Listed entries:
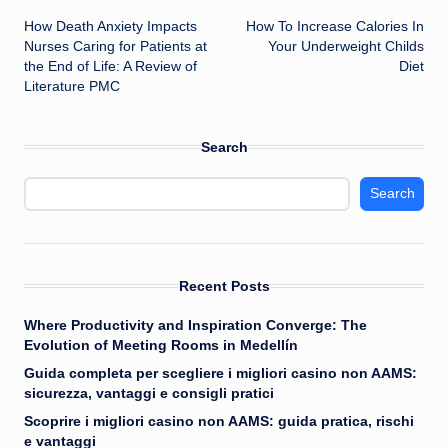
How Death Anxiety Impacts
How To Increase Calories In
navigation
Nurses Caring for Patients at
Your Underweight Childs
the End of Life: A Review of
Diet
Literature PMC
Search
Search
Recent Posts
Where Productivity and Inspiration Converge: The
Evolution of Meeting Rooms in Medellín
Guida completa per scegliere i migliori casino non AAMS:
sicurezza, vantaggi e consigli pratici
Scoprire i migliori casino non AAMS: guida pratica, rischi
e vantaggi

Exercise aim: Nothing should be returned except the lines from the one containing "Guida completa per" through the last line of the data, each restated word for word.

Output for this exercise:
Guida completa per scegliere i migliori casino non AAMS:
sicurezza, vantaggi e consigli pratici
Scoprire i migliori casino non AAMS: guida pratica, rischi
e vantaggi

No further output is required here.